RAPPER: On the new album, we’ve taken it to the next level, man. It’s the shit.
INTERVIEWER: So, you feel that it’s better than your previous release?
RAPPER: Nah, man. The next level down. Did you hear the last album? There is no way we will ever be able to do better than that one. That albums a beast.
INTERVIEWER: So, you’re not happy with the album?
RAPPER: I didn’t say that. The album is great. It’s just not as great as the previous one. Didn’t I already say we’ve taken it to the next level?
INTERVIEWER: The next level down.
RAPPER: Yeah, man. Just one level. But it’s still a good level to be on.
INTERVIEWER: I see… Umm, I apologize for my ignorance, but how many levels are there?
RAPPER: Infinite levels, man. There are too many to count. Don’t even try.

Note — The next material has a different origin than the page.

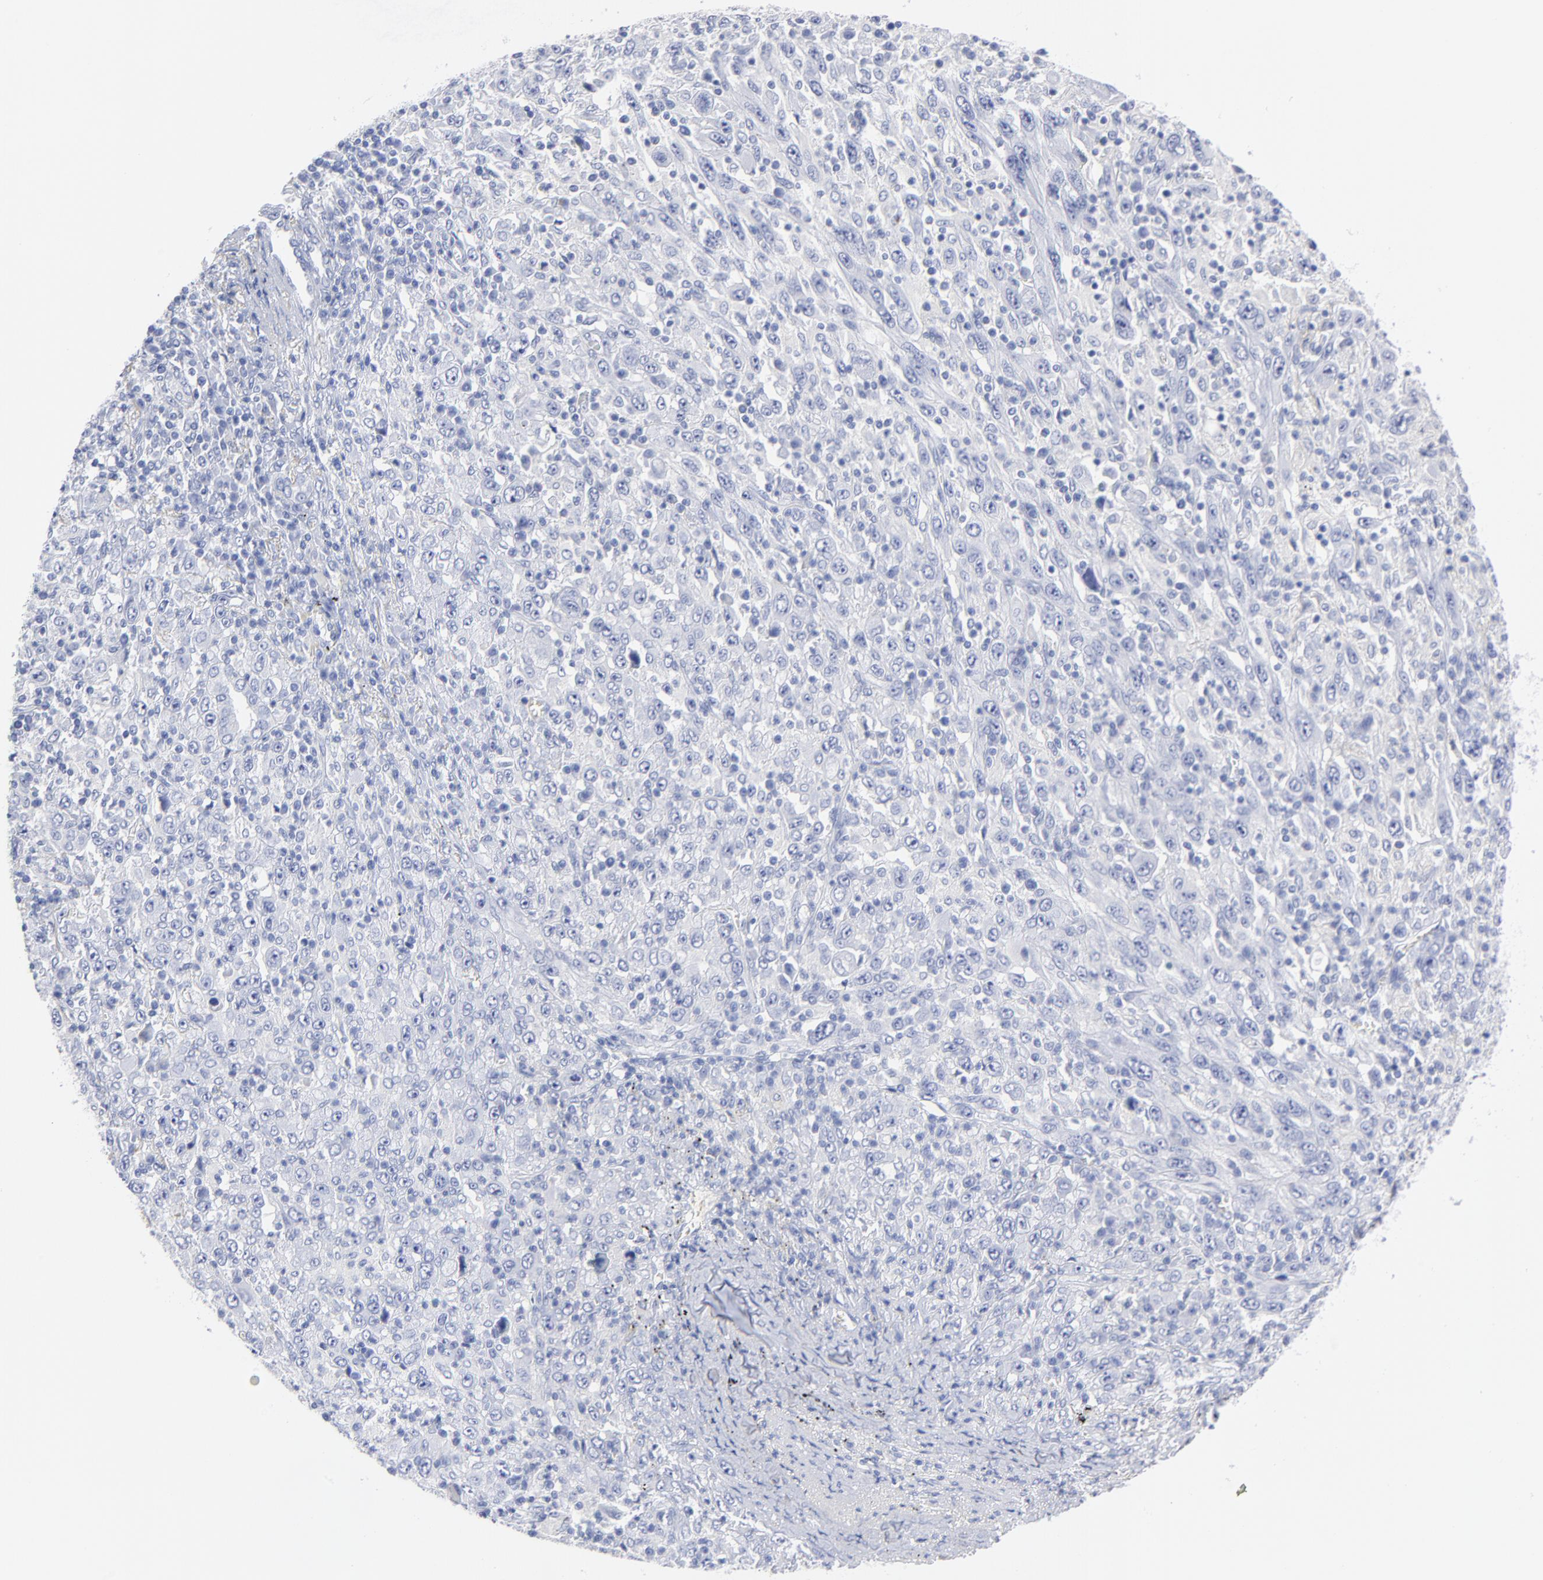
{"staining": {"intensity": "negative", "quantity": "none", "location": "none"}, "tissue": "melanoma", "cell_type": "Tumor cells", "image_type": "cancer", "snomed": [{"axis": "morphology", "description": "Malignant melanoma, Metastatic site"}, {"axis": "topography", "description": "Skin"}], "caption": "Immunohistochemistry (IHC) micrograph of neoplastic tissue: malignant melanoma (metastatic site) stained with DAB (3,3'-diaminobenzidine) displays no significant protein staining in tumor cells. (Brightfield microscopy of DAB (3,3'-diaminobenzidine) IHC at high magnification).", "gene": "ACY1", "patient": {"sex": "female", "age": 56}}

INTERVIEWER: But, surely, there must be a bottom level. A level that we can all agree on. This is the lowest level. We measure from here, right?
RAPPER: Nah, man. You can’t see down that far. There are levels of disgust that you don’t want to be anywhere near. Just ask my cousin. He’s in jail right now just tossing nigga’s salads. You think going to prison is a low, and then you find yourself slurping a burrito from the ass of some dude named Turtle. That’s a whole new level, son.
INTERVIEWER: Wow. There are turtles all the way down.